- **WHAT TO DO**
Extract the stretch from the start of the lines through the line containing "much as possible.", copying it word for word. Leave the pictures out of your answer.

- **Pictures paired with their source code**
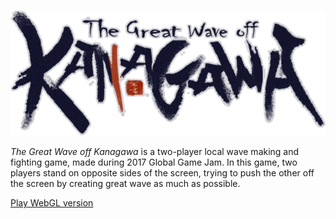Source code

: ![banner](Static/banner.png "banner")

_The Great Wave off Kanagawa_ is a two-player local wave making and fighting game, made during 2017 Global Game Jam. In this game, two players stand on opposite sides of the screen, trying to push the other off the screen by creating great wave as much as possible.

[Play WebGL version](https://leav.github.io/The-Great-Wave-Off-Kanagawa/)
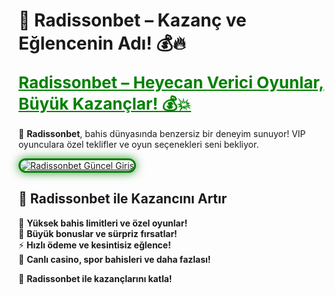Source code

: #  🎯 Radissonbet – Kazanç ve Eğlencenin Adı! 💰🔥

<a href="https://cutt.ly/RadissonLink" title="Radissonbet Güncel Giriş" style="color: #008000; font-size: 26px; font-weight: bold;">Radissonbet – Heyecan Verici Oyunlar, Büyük Kazançlar! 💰💥</a>

🌟 **Radissonbet**, bahis dünyasında benzersiz bir deneyim sunuyor! VIP oyunculara özel teklifler ve oyun seçenekleri seni bekliyor.

<a href="https://cutt.ly/RadissonLink" title="Radissonbet Güncel Giriş">  
<img src="https://i.ibb.co/BtMhhf6/g-venligiris.jpg" alt="Radissonbet Güncel Giriş" style="max-width: 100%; border: 3px solid #008000; border-radius: 15px; box-shadow: 0px 0px 15px rgba(0, 128, 0, 0.8);">  
</a>

## 🚀 **Radissonbet ile Kazancını Artır**  
🎯 **Yüksek bahis limitleri ve özel oyunlar!**  
🎉 **Büyük bonuslar ve sürpriz fırsatlar!**  
⚡ **Hızlı ödeme ve kesintisiz eğlence!**  
🎲 **Canlı casino, spor bahisleri ve daha fazlası!**

💎 **Radissonbet ile kazançlarını katla!**
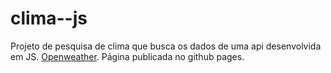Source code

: # clima--js


Projeto de pesquisa de clima que busca os dados de uma api desenvolvida em JS.
[Openweather](https://openweathermap.org/api).
Página publicada no github pages.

- **ANSWER SECTION**
Source code

: ![banner](Static/banner.png "banner")

_The Great Wave off Kanagawa_ is a two-player local wave making and fighting game, made during 2017 Global Game Jam. In this game, two players stand on opposite sides of the screen, trying to push the other off the screen by creating great wave as much as possible.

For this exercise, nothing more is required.